Stephen Griffin, a constitutional law professor at Tulane University, told the Times-Picayune that the Supreme Court’s ruling on HB 2 was a “strong rebuke” of the Fifth Circuit Court of Appeals that upheld the law.

“I think the Louisiana law and any similar laws are going to be struck down,” Griffin said. “[Justice Ruth Bader] Ginsburg filed a reminder to courts that the five-member majority is going to be looking very skeptically at targeted regulation of abortion providers.”

Among the laws challenged is a law similar to Texas’ HB 2.

HB 488 requires that physicians providing abortion care be licensed to practice medicine in Louisiana and that they be board-certified or board-eligible in obstetrics and gynecology or family medicine. Previously, the law required that a physician be licensed to practice medicine in Louisiana and be currently enrolled in or have completed a residency in obstetrics and gynecology or family medicine.

The bill was sponsored by Rep. Katrina Jackson (D-Monroe), who in 2014 authored the state’s Texas-style admitting privileges law. The law is the subject of another Center for Reproductive Rights lawsuit, and is currently blocked by a Supreme Court decision.

Ben Clapper, executive director of Louisiana Right to Life, told the Times-Picayune that the Supreme Court’s ruling on HB 2 “does not predict a favorable forecast” for a similar law passed in Louisiana.

“The sad thing here as we see it is that these judges are replacing the elected officials and the legislative process as the determiner of what is medically important or not,” Clapper said. “We don’t believe that’s how it should be.”

Among the other laws challenged include those that restrict abortion procedures, require a waiting period before an abortion, impose restrictions on the handling of fetal tissue, and ban public funding for organizations that provide abortion services.

HB 1081 targets a procedure known as dilation and evacuation (D and E), which is frequently used during second-trimester abortions. A growing number of states have passed laws to ban the procedure, while state courts have blocked such measures passed by GOP lawmakers in Oklahoma and Kansas.

HB 386 tripled the state’s waiting period for a pregnant patient seeking an abortion from 24 hours to 72 hours.

HB 1019 prohibits a person from intentionally performing or attempting to perform an abortion with knowledge that the pregnant patient is seeking the abortion solely because the “unborn child” has been diagnosed with either a genetic abnormality or a potential for a genetic abnormality.

HB 815 prohibits the buying, selling, and any other transfer of the “intact body of a human embryo or fetus” obtained from an induced abortion. The law also prohibits the buying, selling, and any other transfer of “organs, tissues, or cells obtained from a human embryo or fetus whose death was knowingly caused by an induced abortion.”

In addition, it “require[s] burial or cremation of remains resulting from abortion,” which acts as a de facto medication abortion ban, since an embryo miscarried at home, through medication abortion, cannot in practice be buried or cremated.

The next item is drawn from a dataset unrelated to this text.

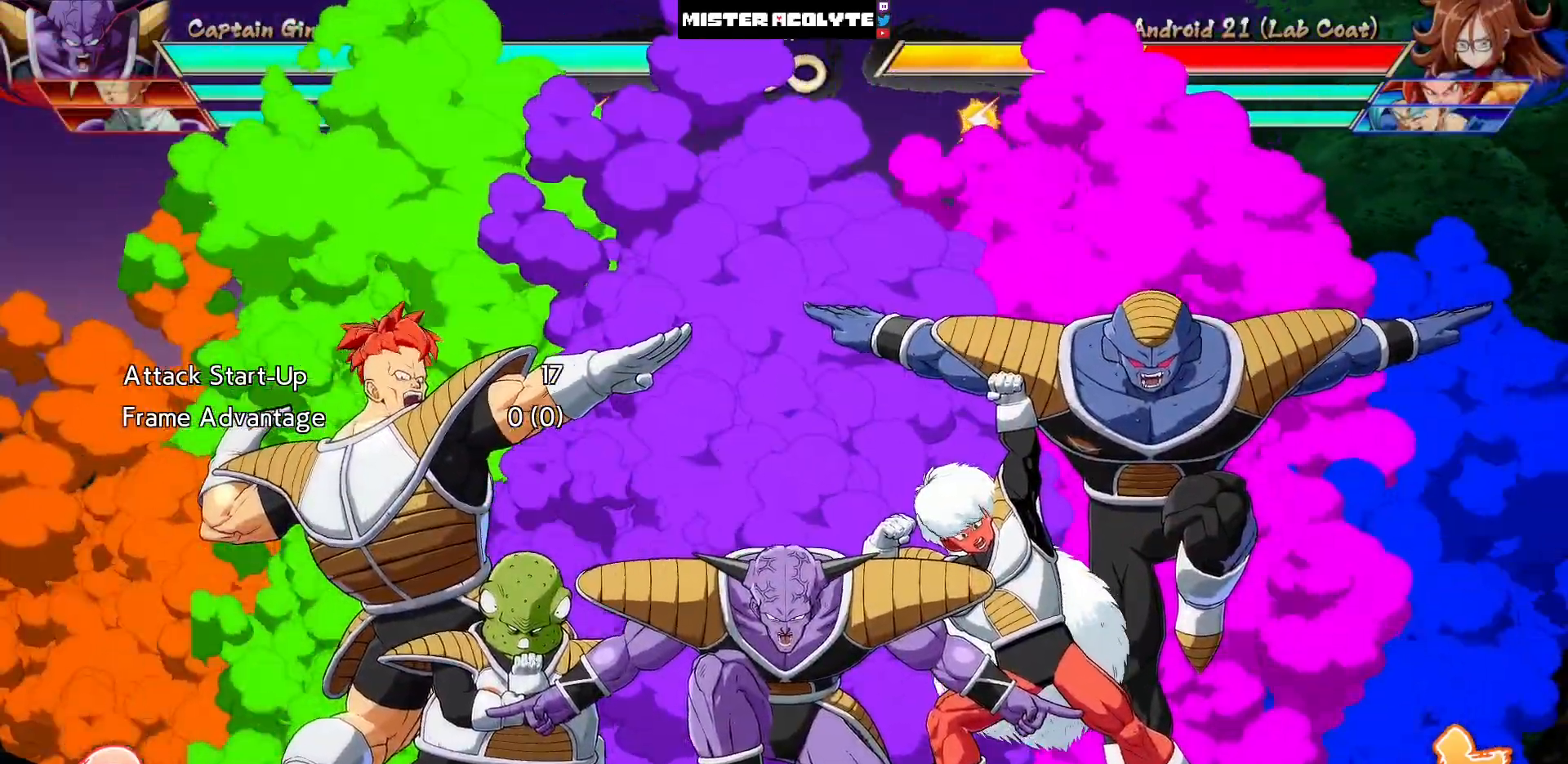
{"dt_ms": 500, "buttons": [], "events": [[133, "SQUARE", "up"]]}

SB 33, similar to HB 815, prohibits the sale, receipt, and transport of fetal organs and body parts obtained from an induced abortion. Any person who violates this provision would be sentenced to a term of imprisonment at hard labor between ten to 50 years, at least ten years of which must be served without benefit of probation or suspension of sentence, and may, in addition, be required to pay a fine of not more than $50,000.

HB 606 prohibits entities that perform abortions from receiving public funding, unless the abortion was necessary to save the life of the pregnant patient, the pregnancy was a result of incest or rape, or the pregnancy was diagnosed as “medically futile.”

Most of the bills were passed with significant bipartisan support, and were signed into law by Gov. John Bel Edwards (D). Each of the laws is set to take effect on August 1. 

”We are asking the district court to immediately block these unconstitutional laws,” Northup said.